I’ve thought about my last entry about giving up childhood fears. I don’t think the goal is to give up childhood fears. The goal is to give up the addictive thinking that those fears produce. I suspect we all have that addictive thinking. Here’s what I mean.

As I described a couple of days ago, I get anxious about air travel. Not the air travel itself, but all that precedes sitting my butt in my assigned seat. The thought of being 35,000 feet in the air, traveling at 600 mph, in temperatures of 30 below does not bother me. Because it is completely outside my jurisdiction. Everything before that, beginning with deciding to buy a ticket, all the way up to sitting in 23B, that’s the anxiety part for me.

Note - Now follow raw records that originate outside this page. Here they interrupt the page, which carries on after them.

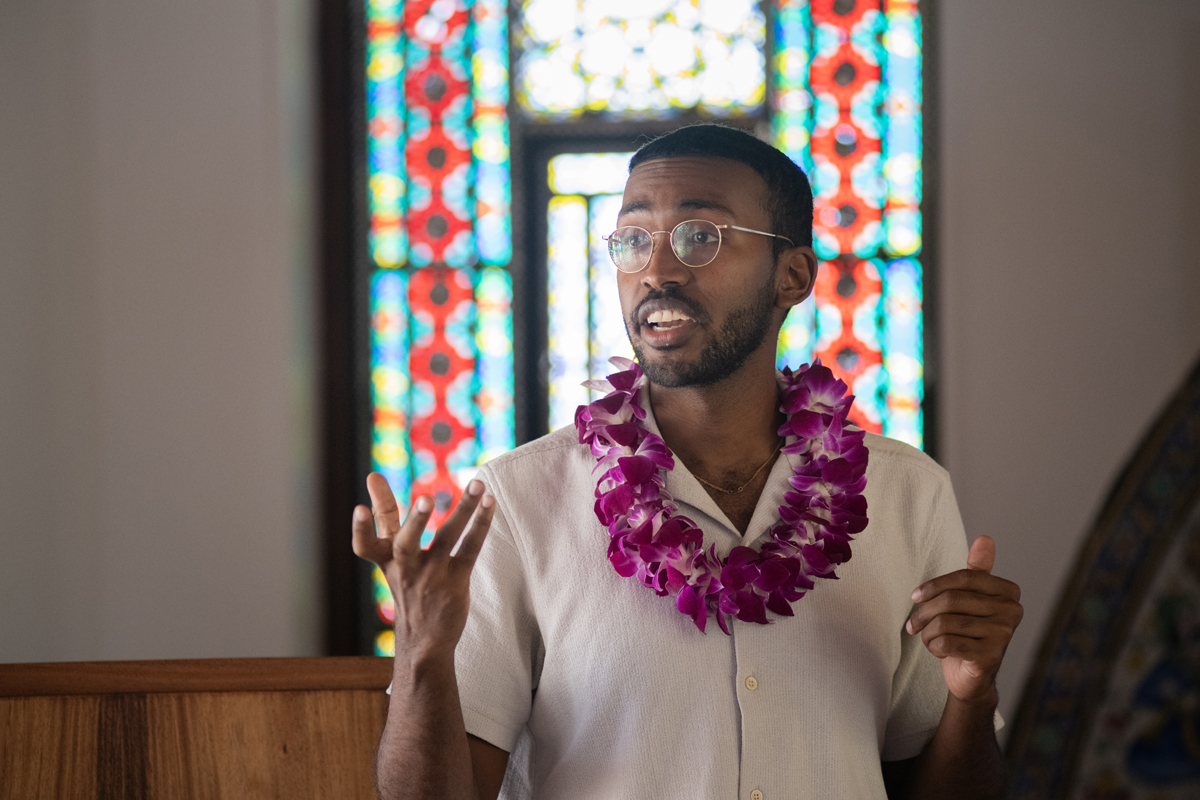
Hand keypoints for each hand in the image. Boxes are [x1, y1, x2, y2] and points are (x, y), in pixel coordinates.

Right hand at [352, 473, 494, 664]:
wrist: (424, 640)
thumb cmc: (406, 584)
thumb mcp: (389, 554)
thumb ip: (384, 516)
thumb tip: (371, 475)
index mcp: (385, 561)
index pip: (366, 545)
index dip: (361, 528)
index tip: (359, 508)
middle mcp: (405, 568)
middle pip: (405, 543)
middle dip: (415, 520)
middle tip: (425, 499)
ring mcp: (432, 575)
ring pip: (447, 538)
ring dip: (464, 509)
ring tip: (478, 484)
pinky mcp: (456, 580)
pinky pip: (470, 548)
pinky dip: (481, 524)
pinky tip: (490, 503)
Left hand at [906, 536, 1023, 704]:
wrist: (971, 677)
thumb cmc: (968, 632)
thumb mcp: (971, 598)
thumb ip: (978, 570)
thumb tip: (985, 538)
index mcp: (1009, 592)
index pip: (964, 577)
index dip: (934, 585)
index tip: (915, 596)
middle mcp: (1012, 611)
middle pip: (951, 600)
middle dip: (924, 612)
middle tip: (912, 624)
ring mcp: (1003, 635)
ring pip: (944, 622)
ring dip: (927, 632)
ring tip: (928, 638)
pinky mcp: (989, 657)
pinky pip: (945, 642)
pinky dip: (933, 647)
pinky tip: (939, 651)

Sad motherI think this goes WAY back for me. Young children sense things long before they understand things. They develop their own kind of reasoning long before they have conscious thoughts about the events around them. My early sense was that I had to make sure my mother was OK. It seemed my job to make sure she was not upset, overwhelmed, sad, or anything that might cause her to walk out of the room and never come back, or to fall into a heap and not be OK anymore.

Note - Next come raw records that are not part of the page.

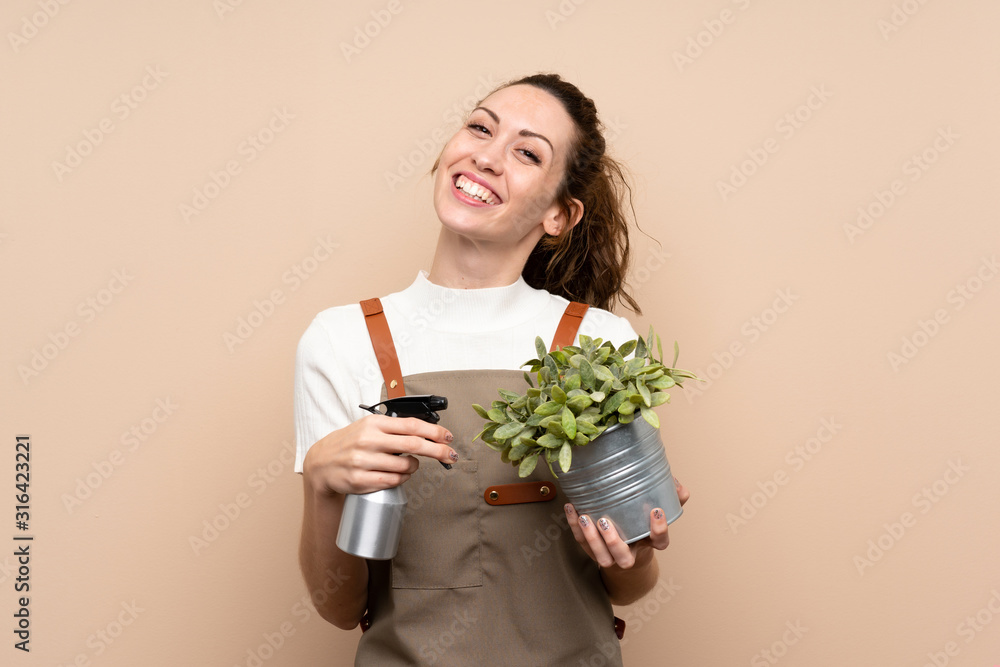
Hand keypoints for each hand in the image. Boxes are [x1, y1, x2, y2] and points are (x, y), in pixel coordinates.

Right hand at [302, 414, 456, 495]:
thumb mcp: (369, 427)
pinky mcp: (360, 480)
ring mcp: (363, 461)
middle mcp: (368, 440)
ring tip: (408, 465)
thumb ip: (394, 428)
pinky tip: (397, 475)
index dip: (434, 432)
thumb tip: (427, 432)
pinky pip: (393, 482)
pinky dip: (401, 479)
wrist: (320, 462)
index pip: (412, 426)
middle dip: (438, 451)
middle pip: (414, 445)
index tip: (448, 438)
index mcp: (374, 424)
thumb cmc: (350, 443)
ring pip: (405, 467)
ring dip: (414, 468)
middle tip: (450, 455)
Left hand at [566, 477, 689, 569]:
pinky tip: (571, 507)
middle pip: (623, 558)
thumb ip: (672, 498)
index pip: (660, 542)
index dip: (659, 530)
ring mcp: (610, 555)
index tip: (655, 511)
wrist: (628, 548)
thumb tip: (679, 486)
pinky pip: (582, 542)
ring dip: (591, 539)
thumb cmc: (644, 524)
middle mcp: (630, 554)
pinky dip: (574, 526)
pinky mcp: (593, 550)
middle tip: (605, 522)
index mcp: (650, 543)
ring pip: (600, 556)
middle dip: (613, 542)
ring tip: (584, 518)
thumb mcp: (659, 511)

But of course she was upset and overwhelmed. She had too many sons too early! She had a husband who was married to the church! She had too much to do and not enough time, and she was in her 20s! And she was frequently sick. And of course she was sad. Her father had died the year before I was born.

All of that is to say, she had a lot going on that I didn’t know or understand. I was a kid. Knowing and understanding those kinds of things was above my pay grade and maturity level. But I felt it, and I thought I needed to do something to make sure she was OK, because only if she was OK would I be OK as well.

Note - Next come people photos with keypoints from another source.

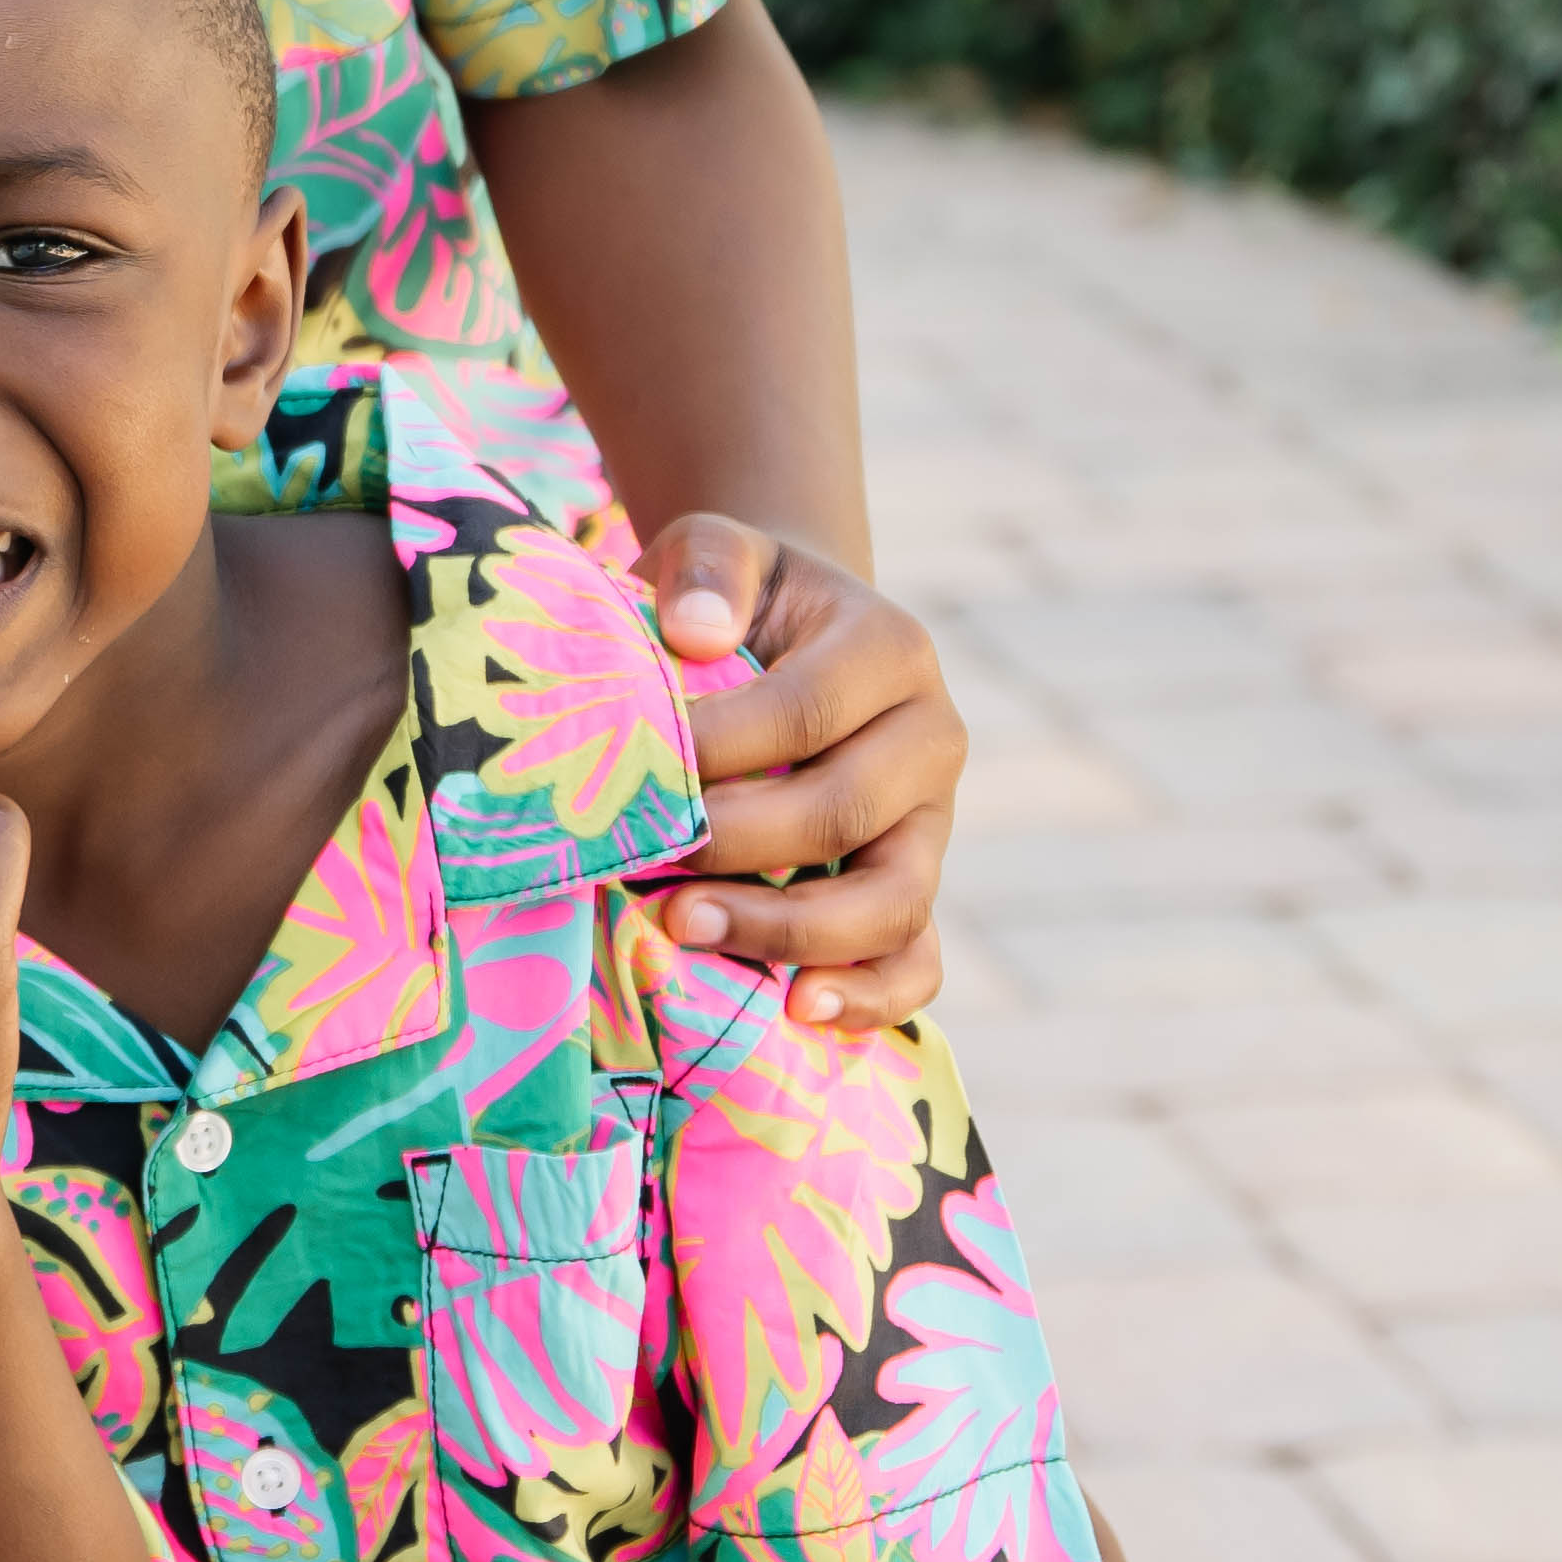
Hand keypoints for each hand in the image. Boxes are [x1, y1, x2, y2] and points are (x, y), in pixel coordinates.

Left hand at [638, 517, 961, 1029]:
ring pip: (891, 901)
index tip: (629, 772)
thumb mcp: (720, 551)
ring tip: (687, 931)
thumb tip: (696, 633)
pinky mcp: (917, 887)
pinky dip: (871, 996)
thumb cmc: (739, 601)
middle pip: (843, 813)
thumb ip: (706, 568)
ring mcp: (933, 824)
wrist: (792, 637)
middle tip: (640, 862)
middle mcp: (931, 739)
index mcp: (890, 649)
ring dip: (786, 931)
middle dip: (735, 847)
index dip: (717, 750)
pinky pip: (918, 959)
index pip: (805, 712)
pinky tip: (801, 1010)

So what’s a kid to do? You become compliant, a peacemaker, a pleaser. You try not to disappoint or inconvenience people. You act responsible, you feel responsible, sometimes for things way out of you area. You show up, you avoid looking foolish, and you avoid conflict. OK, maybe YOU don’t do all those things, but I did. And still do.

And those things create addictive ways of thinking and interacting. Like everyone else, my way of thinking and interacting seemed completely normal to me, and it took me years to realize not everyone thinks, feels, or views things the way I do. My way is just as unique and just as crazy as everyone else’s. Fortunately, most of us fall within a tolerable norm so that our unique brand of crazy doesn’t stand out too much.

All of this is to say that during Lent, a time of reflection and mindfulness, one of the things I am paying attention to is my own brand of crazy, my own addictive way of looking at the world and at others. I have to recognize my addictive thinking, own it, and confess it before I can make a clear choice to do things differently. That’s what this season is about for me.